# A Problem



## tyringtomakeit (Jan 17, 2013)

Hi! I am just looking to see if anybody has been in the situation that I find myself. My husband and I decided to try a different lifestyle with our sex life. I won't say we are an open marriage or totally swingers but it's kind like that. We met a couple that had an open marriage and became fast friends and started swapping. It's been a lot of fun and has been going on for sometime where we swap 1-2 times a week ususally. I guess you can say that we have been exclusive with this couple and it's given us the openness and excitement that we all were looking for. 

So the problem...I just found out I'm pregnant! I want to be excited about this new life growing in me but the consequences are what's keeping me from being so. 

My husband has had a vasectomy. So I know that it's not his. I have told everybody that's involved. And we are trying to decide what to do. Abortion is not an option for me...this baby did nothing wrong and I couldn't do that. I'd like for us to work out a situation where everybody can be involved (kinda like a divorced couple does with kids) I'm not sure I could give up the baby if asked to do so. My husband is trying to be supportive but it's a lot to take in and ask of him. And the other wife is being supportive as she can be as well...she's excited at time and depressed at times. I feel like this is all my fault and yes condoms were always used!! 

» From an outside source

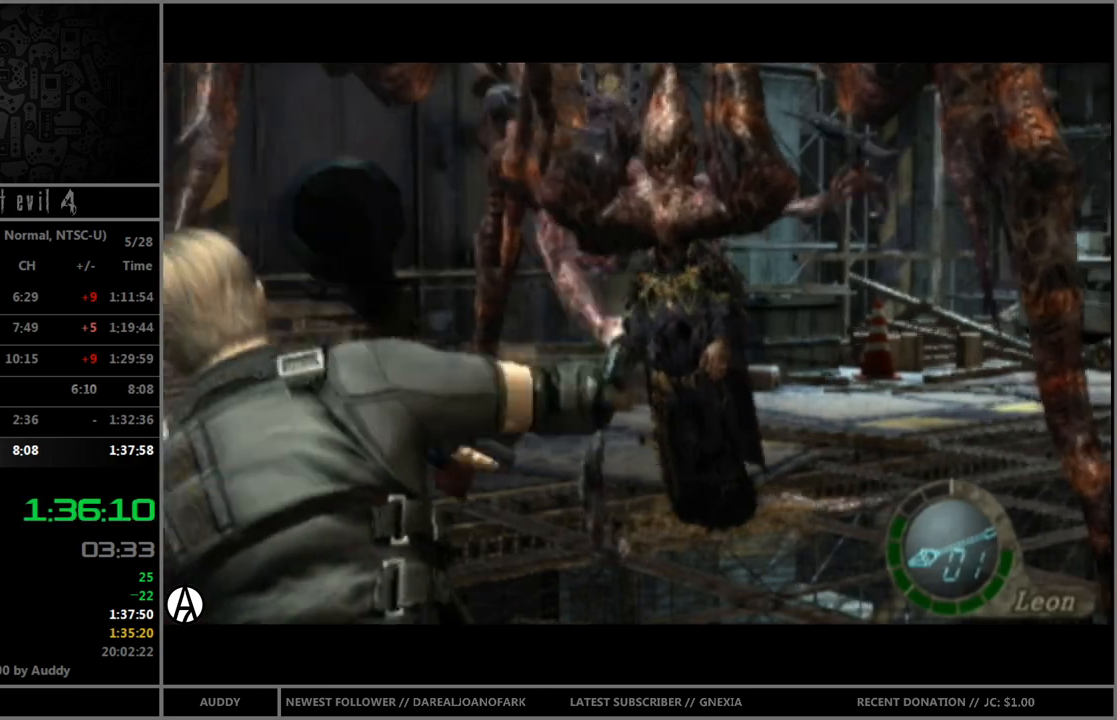
{"buttons": ["A", "R1"], "left_stick": "center", "right_stick": "center", "events": []}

Any advice would be appreciated! If someone else has been in this situation please help. We each have children too.


----------



## The Middleman (Apr 30, 2012)

A marriage is between 2 people, not four and I can see a lot of resentment being built up between the two couples after the child is born. The fun and the games are now over. Child support issues, raising the child issues, visitation issues the problems go on and on. This situation is bad from end to end. My feeling is that this situation could ultimately end your marriage. While I'm not a fan of abortion either, it may be your only good option and you should give it serious consideration. The other thing you need to do is stop having sex with other men.


----------



## Emerald (Aug 2, 2012)

The Middleman said:


> A marriage is between 2 people, not four and I can see a lot of resentment being built up between the two couples after the child is born. The fun and the games are now over. Child support issues, raising the child issues, visitation issues the problems go on and on. This situation is bad from end to end. My feeling is that this situation could ultimately end your marriage. While I'm not a fan of abortion either, it may be your only good option and you should give it serious consideration. The other thing you need to do is stop having sex with other men.

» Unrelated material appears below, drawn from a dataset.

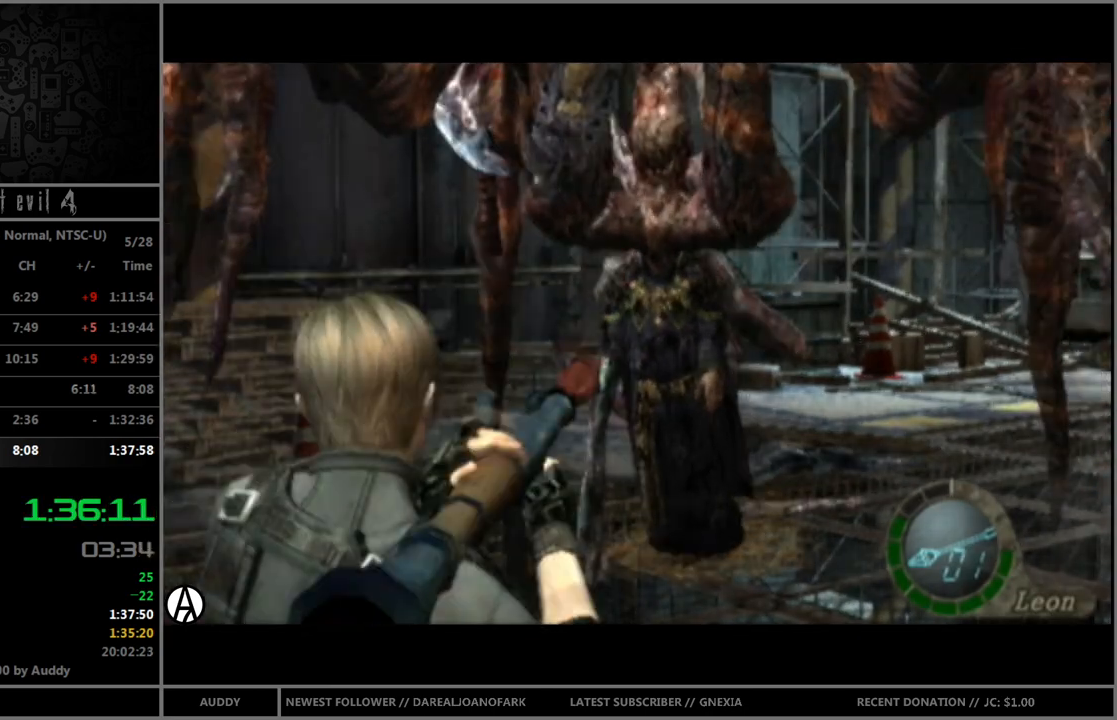
{"buttons": ["B"], "left_stick": "up", "right_stick": "center", "events": [[67, "B", "up"], [134, "left_stick", "up"], [167, "B", "down"], [267, "B", "up"], [367, "B", "down"], [401, "B", "up"], [501, "B", "down"]]}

Another possibility is putting the baby up for adoption. This way the baby will be placed with a couple or single person that truly wants it & doesn't have the issues you posted about.


----------



## The Middleman (Apr 30, 2012)

Emerald said:


> Another possibility is putting the baby up for adoption. This way the baby will be placed with a couple or single person that truly wants it & doesn't have this issues you posted about.


Certainly that's another option


----------



## notperfectanymore (Mar 1, 2012)

Have your husband tested first. There IS a chance he has swimmers, although a small chance. I know two people who were "accidents" due to vasectomy. Not likely, but there IS a small chance.


----------



## KathyBatesel (Apr 26, 2012)

I have to agree with Middleman that this may end your marriage and definitely will introduce some issues about child support. 

You'll have to decide whether you're able to be committed to your child as a single person who doesn't get child support because this could be your worst case scenario.


----------



## Thoreau (Nov 12, 2012)

I love happy endings. 

I vote for adoption.
_Posted via Mobile Device_


----------



## The Middleman (Apr 30, 2012)

notperfectanymore said:


> Have your husband tested first. There IS a chance he has swimmers, although a small chance. I know two people who were "accidents" due to vasectomy. Not likely, but there IS a small chance.


I've had one 20 years ago after my daughter was born. Never had an accident.


----------



## BjornFree (Aug 16, 2012)

The Middleman said:


> I've had one 20 years ago after my daughter was born. Never had an accident.


I have had one and there has been no accident. But there is a possibility of a failed vasectomy. Have your husband tested? Based on the result you can have a paternity test done in utero. 

Word of advice:

Fvcked up decisions have fvcked up consequences.


----------



## tyringtomakeit (Jan 17, 2013)

I'm not aborting my baby or putting it up for adoption. Fortunately for me all things are going well! Baby is progressing. My husband is on board with having the baby and is moving forward with me. The father and his wife are both excited about us all sharing this experience together. God gave me this baby for a reason and tho I don't know what that is I'm going to stay on this path and find out. There are going to be 2 new mom's and 2 new dad's and 4 older brothers. I am going to welcome this new life with open arms. Everybody knows where I stand and I know where they stand and we all have been open and honest with each other from the beginning. WE have become great friends and now we have an even closer bond. I respect all of your own opinions and and advice...thank you! 

P.S. My husband and the baby will be tested just to be sure...never know.


----------



## Hope1964 (Sep 26, 2011)

Allrighty then. Good luck.


----------



## Toffer (Jan 31, 2012)

Can I make a guess here....West Coast?


----------



## Decorum (Sep 7, 2012)

If you truly want to secure this babys furure I suggest that you prove paternity, and ask the other man to give up ALL legal rights.
Talk to a lawyer!

So that you and your husband can adopt and raise the child as your own.

If you dont want to do this because you dont want to offend or lose the other couple than you are really not putting the baby first!

As long as you are friends they can be a part of the childs life.

Friendships come and go, eventually your sawapping with a child involved will result in one of you leaving for the other, or you will have a falling out, happens all the time and the baby will suffer.

BTW it takes me just as long to drive to either coast, so what do I know!


----------



## tyringtomakeit (Jan 17, 2013)

Decorum said:


> If you truly want to secure this babys furure I suggest that you prove paternity, and ask the other man to give up ALL legal rights.
> Talk to a lawyer!
> 
> 
> ...


----------



## OnTheRocks (Sep 26, 2011)

Troll IMO.

I recommend adoption. How do you explain yourselves to the child later?


----------



## Emerald (Aug 2, 2012)

Good luck to you.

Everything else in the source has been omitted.